Sicily’s baroque masterpiece makes for the perfect (warm) winter break

The Guardian – 2015 – Ed Cumming )

South-east Sicily loses nothing out of season but the crowds, finds Ed Cumming. It could just be the best time to enjoy its spectacular architecture, fantastic cuisine and ancient landscapes.

At the car rental desk I thought we were out of the bureaucratic woods, but then the man pushed across yet another piece of paper. “It’s a waiver,” he said. “It means if the car’s stolen in Catania, other insurance doesn’t apply.”

“So we would pay the full amount?” “Yes. Just in Catania.”

“Do many cars get stolen here?”

His bottom lip slid out like a drawer and he shrugged and flapped his hand. I had hoped that the rumours of banditry were exaggerated; perhaps I was wrong. Still, I’d come, with my girlfriend Lara, to see what the south-eastern corner of Sicily was like when the summer tourist crowds had eased. Not having a car was not an option. I took a deep breath and signed.

Nestled at the foot of Mount Etna, Catania is Sicily’s second city, but aside from an elegant piazza and duomo made from local slate-grey volcanic rock, it does not score highly on the Italian-city beauty scale. We walked past abandoned resort buildings and ugly car parks. Men in shell-suit tops sold chestnuts and potatoes from braziers as if we were in the depths of a Moscow snowstorm rather than a Mediterranean winter. While the locals were covered up, for easy-burning English like us the weather was perfect: clear blue skies and 21C.

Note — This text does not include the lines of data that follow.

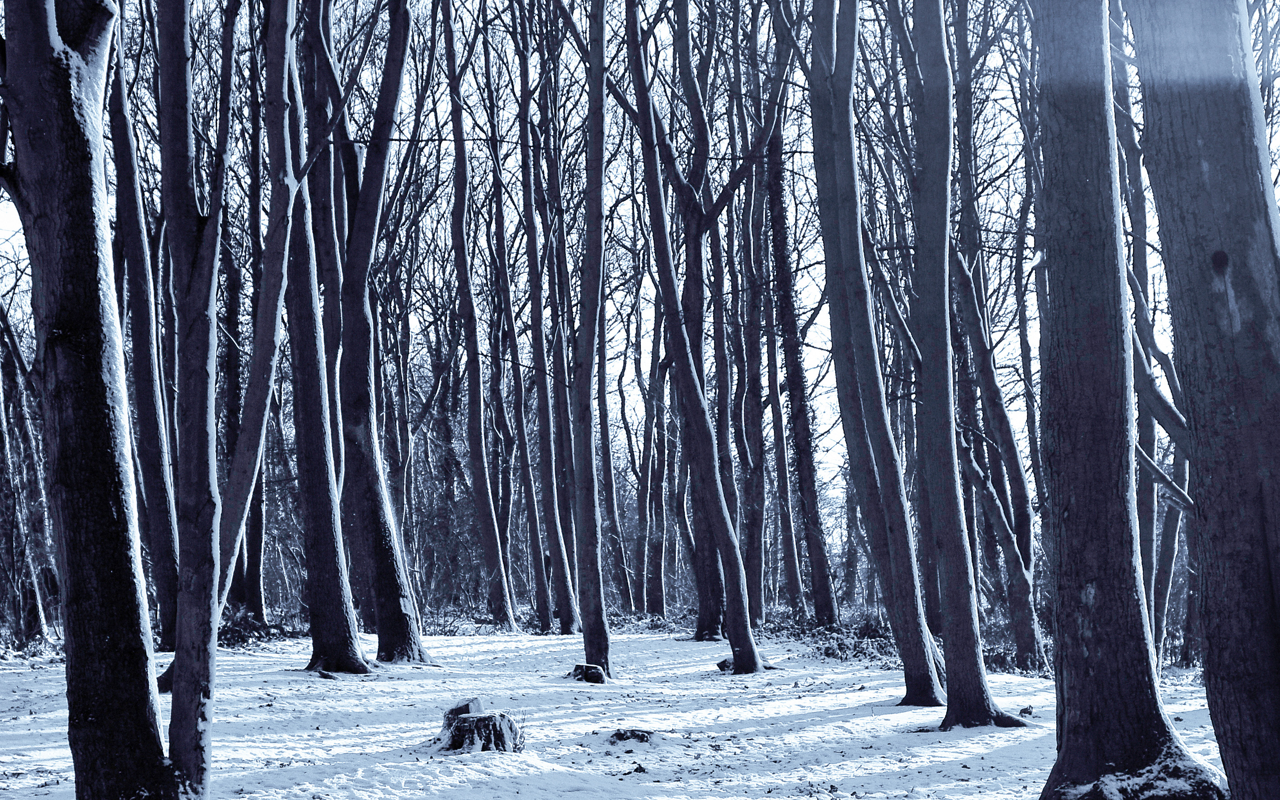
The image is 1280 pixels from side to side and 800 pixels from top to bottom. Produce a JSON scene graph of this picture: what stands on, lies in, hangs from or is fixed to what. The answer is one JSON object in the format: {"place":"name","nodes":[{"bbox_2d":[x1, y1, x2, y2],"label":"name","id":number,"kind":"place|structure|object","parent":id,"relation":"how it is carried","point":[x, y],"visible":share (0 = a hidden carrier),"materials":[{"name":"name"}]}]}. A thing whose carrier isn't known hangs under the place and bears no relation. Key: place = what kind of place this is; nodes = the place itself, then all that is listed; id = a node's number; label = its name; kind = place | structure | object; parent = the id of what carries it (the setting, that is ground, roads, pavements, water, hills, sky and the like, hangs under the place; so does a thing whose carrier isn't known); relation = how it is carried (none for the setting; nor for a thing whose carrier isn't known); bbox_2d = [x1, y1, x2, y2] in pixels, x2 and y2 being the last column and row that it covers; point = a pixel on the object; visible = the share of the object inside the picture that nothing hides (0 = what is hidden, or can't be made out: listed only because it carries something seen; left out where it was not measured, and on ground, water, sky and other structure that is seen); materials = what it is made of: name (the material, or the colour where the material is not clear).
{"place":"outdoors","nodes":[
{"label":"outdoors","id":0,"kind":"place"},
{"bbox_2d":[0,619,1240,799],"label":"snowy ground","id":1,"kind":"structure","parent":0,"point":[1027,745],"materials":[{"name":"white snow"}]},
{"bbox_2d":[0,306,55,646],"label":"tree","id":2,"kind":"object","parent":1,"relation":"on","point":[3,441],"visible":0.94,"materials":[{"name":"plant"}]},
{"bbox_2d":[0,0,178,799],"label":"tree","id":3,"kind":"object","parent":1,"relation":"on","point":[98,378],"visible":0.99,"materials":[{"name":"plant"}]},
{"bbox_2d":[105,12,180,653],"label":"tree","id":4,"kind":"object","parent":1,"relation":"on","point":[154,489],"visible":0.65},
{"bbox_2d":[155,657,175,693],"label":"tree stump","id":5,"kind":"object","parent":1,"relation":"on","point":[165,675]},
{"bbox_2d":[159,0,311,771],"label":"tree","id":6,"kind":"object","parent":1,"relation":"on","point":[230,550],"visible":0.95,"materials":[{"name":"plant"}]},
{"bbox_2d":[218,0,267,620],"label":"tree","id":7,"kind":"object","parent":1,"relation":"on","point":[249,541],"visible":0.67,"materials":[{"name":"plant"}]},
{"bbox_2d":[217,607,299,648],"label":"shrub","id":8,"kind":"object","parent":1,"relation":"on","point":[245,623],"visible":0.44,"materials":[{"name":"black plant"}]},
{"bbox_2d":[272,0,373,670],"label":"tree","id":9,"kind":"object","parent":1,"relation":"on","point":[337,592],"visible":0.95,"materials":[{"name":"plant"}]},
{"bbox_2d":[321,0,430,668],"label":"tree","id":10,"kind":"object","parent":1,"relation":"on","point":[396,633],"visible":0.97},
{"bbox_2d":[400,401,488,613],"label":"shrub","id":11,"kind":"object","parent":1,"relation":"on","point":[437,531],"visible":0.56,"materials":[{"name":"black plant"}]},
{"bbox_2d":[434,0,517,633],"label":"tree","id":12,"kind":"object","parent":1,"relation":"on","point":[476,455],"visible":0.98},
{"bbox_2d":[435,697,526,752],"label":"tree stump","id":13,"kind":"object","parent":1,"relation":"on","point":[454,745],"visible":0.91,"materials":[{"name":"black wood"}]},
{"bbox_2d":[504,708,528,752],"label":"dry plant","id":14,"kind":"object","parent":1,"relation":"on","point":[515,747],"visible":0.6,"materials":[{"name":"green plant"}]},
{"bbox_2d":[482,11,551,638],"label":"tree","id":15,"kind":"object","parent":1,"relation":"on","point":[513,339],"visible":0.96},
{"bbox_2d":[515,2,581,639],"label":"tree","id":16,"kind":"object","parent":1,"relation":"on","point":[564,594],"visible":0.97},
{"bbox_2d":[569,662,607,682],"label":"tree stump","id":17,"kind":"object","parent":1,"relation":"on","point":[598,672],"visible":0.89,"materials":[{"name":"wood"}]},
{"bbox_2d":[571,1,611,680],"label":"tree","id":18,"kind":"object","parent":1,"relation":"on","point":[591,550],"visible":0.98,"materials":[{"name":"plant"}]},
{"bbox_2d":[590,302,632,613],"label":"tree","id":19,"kind":"object","parent":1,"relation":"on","point":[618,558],"visible":0.69,"materials":[{"name":"plant"}]},
{"bbox_2d":[607,726,656,743],"label":"tree stump","id":20,"kind":"object","parent":1,"relation":"on","point":[632,730],"visible":0.89,"materials":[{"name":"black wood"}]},
{"bbox_2d":[638,281,672,615],"label":"tree","id":21,"kind":"object","parent":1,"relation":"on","point":[654,570],"visible":0.84,"materials":[{"name":"plant"}]},
{"bbox_2d":[617,0,761,671],"label":"tree","id":22,"kind":"object","parent":1,"relation":"on","point":[732,640],"visible":0.99,"materials":[{"name":"plant"}]},
{"bbox_2d":[671,0,736,643],"label":"tree","id":23,"kind":"object","parent":1,"relation":"on","point":[703,604],"visible":0.73,"materials":[{"name":"plant"}]},
{"bbox_2d":[715,656,734,671],"label":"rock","id":24,"kind":"object","parent":1,"relation":"on","point":[722,665],"visible":0.59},
{"bbox_2d":[730,62,778,628],"label":"tree","id":25,"kind":"object","parent":1,"relation":"on","point":[757,494],"visible":0.86,"materials":[{"name":"plant"}]},
{"bbox_2d":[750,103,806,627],"label":"tree","id":26,"kind":"object","parent":1,"relation":"on","point":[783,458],"visible":0.9,"materials":[{"name":"plant"}]},
{"bbox_2d":[763,2,835,633],"label":"tree","id":27,"kind":"object","parent":1,"relation":"on","point":[817,545],"visible":0.95,"materials":[{"name":"plant"}]},
{"bbox_2d":[764,608,898,661],"label":"shrub","id":28,"kind":"object","parent":1,"relation":"on","point":[864,628],"visible":0.44,"materials":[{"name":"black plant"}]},
{"bbox_2d":[804,0,946,702],"label":"tree","id":29,"kind":"object","parent":1,"relation":"on","point":[849,168],"visible":0.98,"materials":[{"name":"plant"}]},
{"bbox_2d":[901,0,1030,730],"label":"tree","id":30,"kind":"object","parent":1,"relation":"on","point":[974,696],"visible":0.98,"materials":[{"name":"plant"}]},
{"bbox_2d":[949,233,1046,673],"label":"tree","id":31,"kind":"object","parent":1,"relation":"on","point":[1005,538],"visible":0.89,"materials":[{"name":"plant"}]},
{"bbox_2d":[980,614,1053,677],"label":"shrub","id":32,"kind":"object","parent":1,"relation":"on","point":[1000,660],"visible":0.35,"materials":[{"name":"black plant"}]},
{"bbox_2d":[1017,704,1034,716],"label":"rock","id":33,"kind":"object","parent":1,"relation":"on","point":[1025,711],"visible":0.91,"materials":[{"name":"wood"}]},
{"bbox_2d":[1027,0,1232,799],"label":"tree","id":34,"kind":"object","parent":1,"relation":"on","point":[1122,633],"visible":0.98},
{"bbox_2d":[1112,0,1193,667],"label":"tree","id":35,"kind":"object","parent":1,"relation":"on","point":[1147,434],"visible":0.52,"materials":[{"name":"plant"}]},
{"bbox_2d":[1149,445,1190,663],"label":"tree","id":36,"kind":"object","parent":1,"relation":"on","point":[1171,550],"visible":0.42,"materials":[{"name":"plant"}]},
{"bbox_2d":[1127,0,1279,799],"label":"tree","id":37,"kind":"object","parent":1,"relation":"on","point":[1193,414],"visible":0.99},
{"bbox_2d":[1,0,1272,536],"label":"sky","id":38,"kind":"structure","parent":0,"point":[813,353],"materials":[{"name":"white"}]},
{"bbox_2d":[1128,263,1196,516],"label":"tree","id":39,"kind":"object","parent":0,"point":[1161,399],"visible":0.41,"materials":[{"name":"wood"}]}
]}

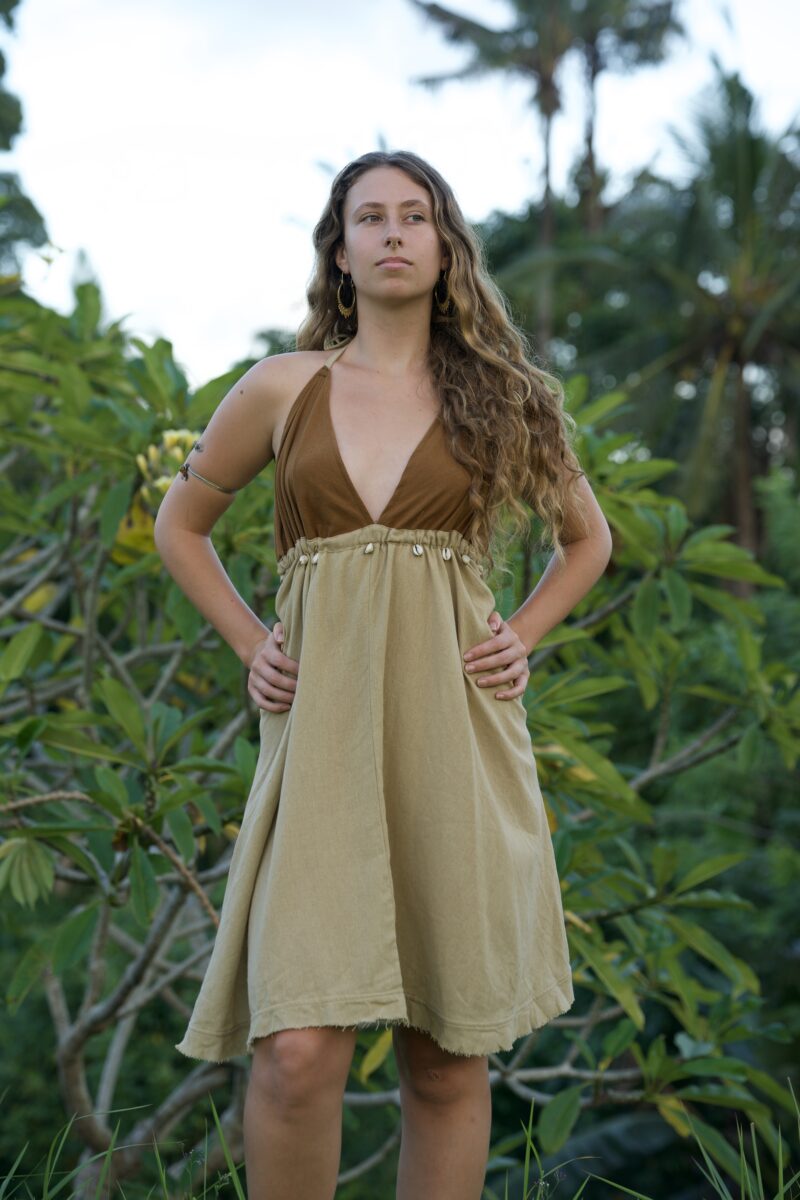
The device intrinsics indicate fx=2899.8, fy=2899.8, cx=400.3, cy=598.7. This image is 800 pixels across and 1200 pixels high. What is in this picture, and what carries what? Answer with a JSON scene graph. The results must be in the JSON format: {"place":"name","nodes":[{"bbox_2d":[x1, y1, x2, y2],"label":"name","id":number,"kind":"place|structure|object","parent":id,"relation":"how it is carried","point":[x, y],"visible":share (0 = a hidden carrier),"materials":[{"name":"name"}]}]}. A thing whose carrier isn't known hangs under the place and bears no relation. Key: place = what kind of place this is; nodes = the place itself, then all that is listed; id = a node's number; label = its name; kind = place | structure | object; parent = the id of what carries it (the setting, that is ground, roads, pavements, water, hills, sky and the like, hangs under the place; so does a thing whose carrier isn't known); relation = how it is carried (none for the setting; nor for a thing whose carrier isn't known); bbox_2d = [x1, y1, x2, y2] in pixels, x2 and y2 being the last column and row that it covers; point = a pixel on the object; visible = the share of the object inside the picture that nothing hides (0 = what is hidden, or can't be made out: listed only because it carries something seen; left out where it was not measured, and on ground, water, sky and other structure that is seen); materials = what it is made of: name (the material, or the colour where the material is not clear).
{"place":"outdoors","nodes":[
{"label":"outdoors","id":0,"kind":"place"},
{"bbox_2d":[0,1077,798,1197],"label":"grass","id":1,"kind":"structure","parent":0,"point":[707,1161],"materials":[{"name":"green plant"}]},
{"bbox_2d":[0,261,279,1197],"label":"shrub","id":2,"kind":"object","parent":1,"relation":"on","point":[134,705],"visible":0.83,"materials":[{"name":"green plant"}]},
{"bbox_2d":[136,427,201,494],"label":"flower","id":3,"kind":"object","parent":2,"relation":"attached to","point":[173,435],"visible":0.34,"materials":[{"name":"yellow plant"}]},
{"bbox_2d":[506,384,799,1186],"label":"shrub","id":4,"kind":"object","parent":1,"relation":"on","point":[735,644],"visible":0.63,"materials":[{"name":"green plant"}]},
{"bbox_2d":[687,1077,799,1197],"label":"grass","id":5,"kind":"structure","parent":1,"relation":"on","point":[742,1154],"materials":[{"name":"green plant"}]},
{"bbox_2d":[0,0,799,386],"label":"sky","id":6,"kind":"structure","parent":0,"point":[299,203],"materials":[{"name":"white"}]},
{"label":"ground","id":7,"kind":"structure","parent":0},
{"bbox_2d":[0,0,48,272],"label":"tree","id":8,"kind":"object","parent":7,"relation":"on","point":[40,219],"visible":0.85,"materials":[{"name":"green plant"}]},
{"bbox_2d":[155,162,607,1199],"label":"woman","id":9,"kind":"object","parent":7,"relation":"on","point":[411,348],"visible":0.97},
{"bbox_2d":[410,0,686,360],"label":"palm tree","id":10,"kind":"object","parent":7,"relation":"on","point":[455,34],"visible":0.83,"materials":[{"name":"plant"}]},
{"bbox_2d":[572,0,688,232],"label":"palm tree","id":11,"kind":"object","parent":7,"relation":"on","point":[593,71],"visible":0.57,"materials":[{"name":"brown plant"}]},
{"bbox_2d":[592,66,799,595],"label":"palm tree","id":12,"kind":"object","parent":7,"relation":"on","point":[738,348],"visible":0.91,"materials":[{"name":"plant"}]}
]}

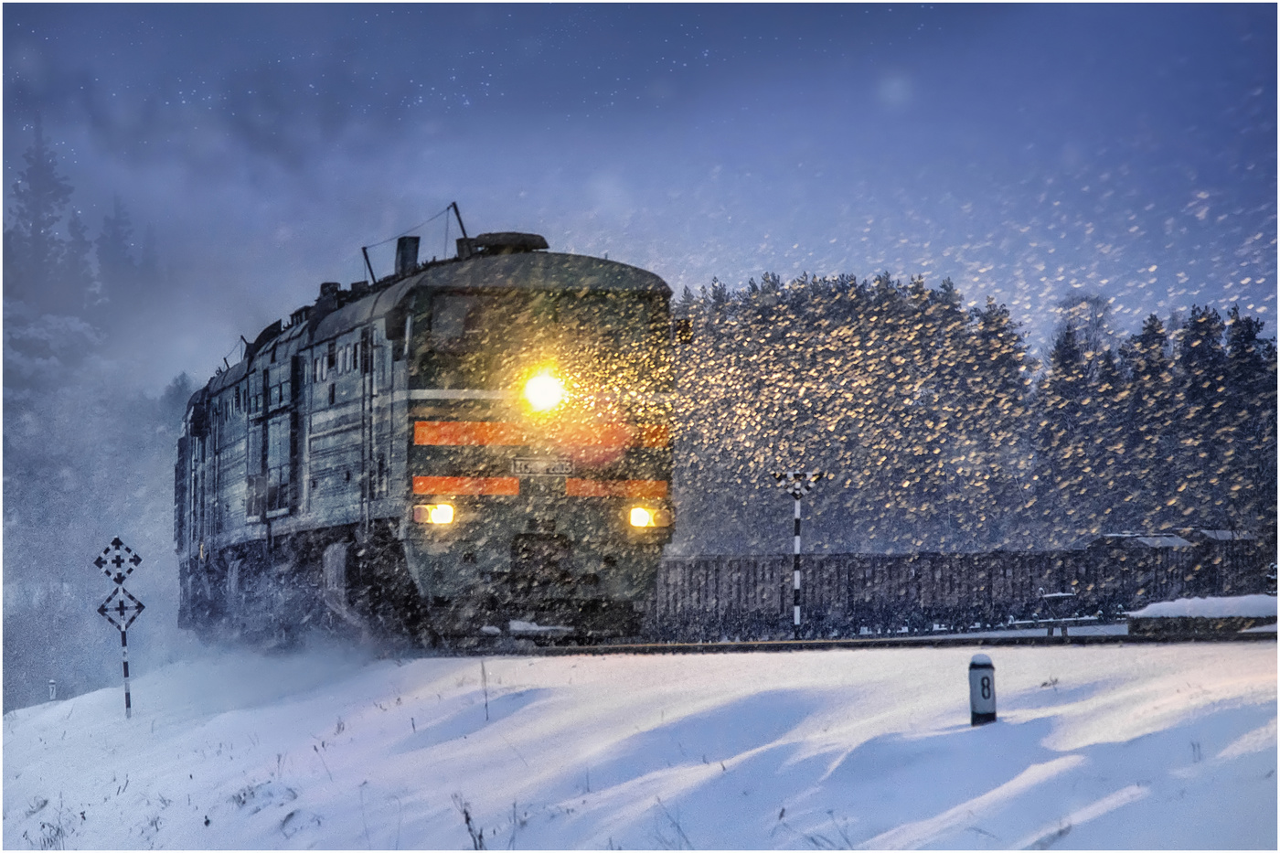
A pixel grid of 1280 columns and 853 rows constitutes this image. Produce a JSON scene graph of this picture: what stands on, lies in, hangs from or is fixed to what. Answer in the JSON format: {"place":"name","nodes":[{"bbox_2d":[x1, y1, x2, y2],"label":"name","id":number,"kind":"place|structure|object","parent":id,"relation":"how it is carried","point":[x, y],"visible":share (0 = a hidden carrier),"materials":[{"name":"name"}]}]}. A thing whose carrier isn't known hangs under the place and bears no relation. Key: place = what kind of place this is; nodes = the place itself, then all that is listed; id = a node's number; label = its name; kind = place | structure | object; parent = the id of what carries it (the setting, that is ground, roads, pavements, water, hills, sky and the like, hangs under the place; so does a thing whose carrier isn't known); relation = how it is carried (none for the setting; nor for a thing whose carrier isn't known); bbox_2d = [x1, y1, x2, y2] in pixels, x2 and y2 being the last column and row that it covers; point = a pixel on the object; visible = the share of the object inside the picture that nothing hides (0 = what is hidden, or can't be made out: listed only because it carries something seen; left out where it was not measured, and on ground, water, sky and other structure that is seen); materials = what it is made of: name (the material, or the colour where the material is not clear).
{"place":"outdoors","nodes":[
{"label":"outdoors","id":0,"kind":"place"},
{"bbox_2d":[479,659,490,720],"label":"dry grass","id":1,"kind":"structure","parent":0,"point":[486,715],"visible":0.96,"materials":[{"name":"brown plant"}]},
{"bbox_2d":[0,635,1279,852],"label":"snowy ground","id":2,"kind":"structure","parent":0,"point":[48,851],"materials":[{"name":"white snow"}]},
{"bbox_2d":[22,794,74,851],"label":"dry grass","id":3,"kind":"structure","parent":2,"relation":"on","point":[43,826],"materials":[{"name":"plant"}]},
{"bbox_2d":[47,679,57,701],"label":"marker post","id":4,"kind":"object","parent":2,"relation":"on","point":[51,685],"visible":0.79,"materials":[{"name":"white concrete"}]},
{"bbox_2d":[88,534,144,717],"label":"railway sign","id":5,"kind":"object","parent":2,"relation":"on","point":[99,563],"visible":0.98,"materials":[{"name":"metal"}]},
{"bbox_2d":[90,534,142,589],"label":"sign","id":6,"kind":"object","parent":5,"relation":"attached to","point":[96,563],"visible":0.99,"materials":[{"name":"metal"}]},
{"bbox_2d":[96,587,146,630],"label":"diamond sign","id":7,"kind":"object","parent":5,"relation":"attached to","point":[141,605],"visible":0.91,"materials":[{"name":"metal"}]},
{"bbox_2d":[456,795,488,852],"label":"dry weed","id":8,"kind":"object","parent":2,"relation":"on","point":[466,819],"visible":0.77,"materials":[{"name":"plant"}]},
{"bbox_2d":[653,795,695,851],"label":"dry weed","id":9,"kind":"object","parent":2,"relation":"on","point":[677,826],"visible":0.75,"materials":[{"name":"plant"}]},
{"bbox_2d":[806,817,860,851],"label":"dry grass","id":10,"kind":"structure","parent":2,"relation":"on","point":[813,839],"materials":[{"name":"plant"}]},
{"bbox_2d":[426,624,1278,655],"label":"railway track","id":11,"kind":"structure","parent":2,"relation":"on","point":[878,643],"materials":[{"name":"black metal"}]},
{"bbox_2d":[170,218,678,643],"label":"locomotive","id":12,"kind":"object","parent":11,"relation":"on","point":[476,292],"visible":0.87,"materials":[{"name":"metal"}]},
{"bbox_2d":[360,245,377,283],"label":"antenna","id":13,"kind":"object","parent":12,"relation":"on","point":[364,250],"visible":0.55,"materials":[{"name":"black metal"}]},
{"bbox_2d":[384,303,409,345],"label":"side mirror","id":14,"kind":"object","parent":12,"relation":"attached to","point":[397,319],"visible":0.72,"materials":[{"name":"black mirror"}]},
{"bbox_2d":[394,234,419,276],"label":"chimney","id":15,"kind":"object","parent":12,"relation":"on","point":[414,250],"visible":0.45,"materials":[{"name":"black metal"}]},
{"bbox_2d":[413,501,455,524],"label":"headlight","id":16,"kind":"object","parent":12,"relation":"attached to","point":[437,518],"visible":0.74,"materials":[{"name":"orange"}]},
{"bbox_2d":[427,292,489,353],"label":"windshield","id":17,"kind":"object","parent":12,"relation":"in","point":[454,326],"visible":0.66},
{"bbox_2d":[449,201,469,251],"label":"antenna","id":18,"kind":"object","parent":12,"relation":"on","point":[456,212],"visible":0.48,"materials":[{"name":"black metal"}]},
{"bbox_2d":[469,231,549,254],"label":"roof vent","id":19,"kind":"object","parent":12,"relation":"on","point":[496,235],"visible":0.43,"materials":[{"name":"black metal"}]},
{"bbox_2d":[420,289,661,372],"label":"windshield","id":20,"kind":"object","parent":12,"relation":"in","point":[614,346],"visible":0.69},
{"bbox_2d":[511,456,573,475],"label":"number plate","id":21,"kind":"object","parent":12,"relation":"attached to","point":[529,466],"visible":0.95,"materials":[{"name":"white metal"}]},
{"bbox_2d":[522,368,566,413],"label":"headlight","id":22,"kind":"object","parent":12,"relation":"attached to","point":[544,389],"visible":0.87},
{"bbox_2d":[628,504,664,527],"label":"headlight","id":23,"kind":"object","parent":12,"relation":"attached to","point":[637,516],"visible":0.76,"materials":[{"name":"orange"}]},
{"bbox_2d":[673,317,693,343],"label":"side mirror","id":24,"kind":"object","parent":12,"relation":"attached to","point":[682,332],"visible":0.66,"materials":[{"name":"mirror"}]},
{"bbox_2d":[968,651,996,725],"label":"marker post","id":25,"kind":"object","parent":2,"relation":"on","point":[977,675],"visible":0.98,"materials":[{"name":"white concrete"}]},
{"bbox_2d":[1124,593,1279,635],"label":"wall","id":26,"kind":"structure","parent":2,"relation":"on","point":[1253,598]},
{"bbox_2d":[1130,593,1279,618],"label":"snow patch","id":27,"kind":"object","parent":26,"relation":"on","point":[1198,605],"visible":0.76,"materials":[{"name":"white snow"}]},
{"bbox_2d":[0,0,1279,359],"label":"sky","id":28,"kind":"structure","parent":0,"point":[757,264],"materials":[{"name":"blue"}]},
{"label":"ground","id":29,"kind":"structure","parent":0},
{"bbox_2d":[8,122,88,311],"label":"conifer tree","id":30,"kind":"object","parent":29,"relation":"on","point":[48,187],"visible":0.48,"materials":[{"name":"plant"}]},
{"bbox_2d":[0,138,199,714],"label":"tree","id":31,"kind":"object","parent":29,"relation":"on","point":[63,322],"visible":0.6,"materials":[{"name":"green plant"}]},
{"bbox_2d":[92,199,145,314],"label":"tree","id":32,"kind":"object","parent":29,"relation":"on","point":[119,240],"visible":0.41,"materials":[{"name":"plant"}]},
{"bbox_2d":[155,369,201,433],"label":"tree","id":33,"kind":"object","parent":29,"relation":"on","point":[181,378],"visible":0.2,"materials":[{"name":"plant"}]},
{"bbox_2d":[771,469,826,640],"label":"signal post","id":34,"kind":"object","parent":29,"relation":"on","point":[797,578],"visible":0.96,"materials":[{"name":"metal"}]},
{"bbox_2d":[650,540,1279,637],"label":"fence","id":35,"kind":"object","parent":29,"relation":"on","point":[935,558],"visible":0.71,"materials":[{"name":"brown wood"}]},
{"bbox_2d":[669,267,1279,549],"label":"tree line","id":36,"kind":"object","parent":29,"relation":"on","point":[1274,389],"visible":0.55,"materials":[{"name":"wood"}]},
{"bbox_2d":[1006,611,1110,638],"label":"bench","id":37,"kind":"object","parent":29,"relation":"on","point":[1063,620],"visible":0.86,"materials":[{"name":"metal"}]},
{"bbox_2d":[1032,294,1123,540],"label":"tree","id":38,"kind":"object","parent":29,"relation":"on","point":[1058,367],"visible":0.68,"materials":[{"name":"plant"}]},
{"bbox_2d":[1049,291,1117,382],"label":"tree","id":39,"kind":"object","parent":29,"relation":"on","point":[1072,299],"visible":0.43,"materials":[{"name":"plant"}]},
{"bbox_2d":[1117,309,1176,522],"label":"tree","id":40,"kind":"object","parent":29,"relation":"on","point":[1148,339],"visible":0.45,"materials":[{"name":"plant"}]},
{"bbox_2d":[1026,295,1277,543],"label":"tree row","id":41,"kind":"object","parent":29,"relation":"on","point":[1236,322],"visible":0.66,"materials":[{"name":"green plant"}]},
{"bbox_2d":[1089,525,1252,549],"label":"building","id":42,"kind":"structure","parent":29,"relation":"on","point":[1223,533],"materials":[{"name":"grey"}]},
{"bbox_2d":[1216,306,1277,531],"label":"tree","id":43,"kind":"object","parent":29,"relation":"on","point":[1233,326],"visible":0.53,"materials":[{"name":"plant"}]}
]}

The next day, with the car reassuringly un-stolen, we went down the coast to Syracuse. This was much more like it. Syracuse is nearly 3,000 years old and during Ancient Greek times was one of the centres of the Mediterranean. The city was all but destroyed in 1693 by an earthquake that shook the bones of the whole island, but was rebuilt soon afterwards in glorious baroque style that remains mostly untouched. This is particularly the case on Ortigia, Syracuse’s old town set on a teardrop-shaped island connected to the mainland by a couple of road bridges. In the summer the place must sweat and heave: its tiny cobbled streets and perfect square are the kind that make postcard-sellers plan a new kitchen.

After a couple of days of drinking negronis and looking at churches, we drove an hour west to Il Granaio, an agriturismo just outside Modica where vast plates of local fruit, ham, ricotta, eggs and bread were laid out for us each morning. There was serious eating to be done nearby too. When chocolate was discovered in the new world it was first brought back to Modica, where it was made cold so that the sugar did not melt. Northern Europeans later added heat and milk to the process but the old technique is still used here. Once you get over the initial graininess the chocolate has a rich, lingering flavour. I bought 10 bars from Antica Dolceria Bonajuto.

Twenty minutes’ drive north west of Modica is baroque Ragusa Ibla. With few cars, stone streets and views over the hillside, the town looks like a film set and often serves as one – many scenes from the Inspector Montalbano series, Italy’s answer to Inspector Morse, were shot there. Down a side street behind the main church was a restaurant – called Duomo (cicciosultano.it) where we splashed out £35 each on a lunch of insouciant brilliance. An anchovy was presented with the skeleton fried to a crisp and perched on top of two fillets of silver flesh. Spaghetti with sardine had that thing that’s common to good seafood pasta (but somehow difficult to recreate in Finsbury Park) where each bit of pasta seems to be covered in a glossy sheath of umami. Then there was a hunk of mountain pork, purple and salty and rich as volcanic soil. Somewhere in the mix was a truffle ice-cream sandwich then a sweet creamy tube of canolo.

At the next table I heard a couple compliment the manager and suggest the restaurant merited a visit from the Michelin boys. “Ah yes,” he replied. “We have two stars, in fact.” Two Michelin stars that they prefer not to talk about much.

Our whole time was marked by memorable meals – we were surprised to find that most restaurants were open. Mountain soups slopping over with rich chunks of pork, islands of pizza with cracked black shorelines and bubbling mozzarella interiors. On the famous Sampieri beach we ate a €10 picnic of cheese, crimson tomatoes and salty fresh focaccia in our swimming costumes, while watching a local wearing waterproofs and a thick jumper drag in a shrimp pot.

The endless campaign of road building in these parts meant that our satnav was often confused by new roundabouts or reversed one-way systems. Aside from that, this is a landscape that remains largely immune to modern Europe, the patchwork of olive trees, vines and rocky hills as it would have been when the area was part of the Carthaginian empire. Without tourists here there is just sleepy agriculture and a spattering of light industry; plenty to remind tired city-dwellers like us of the simpler pleasures, and make them fat.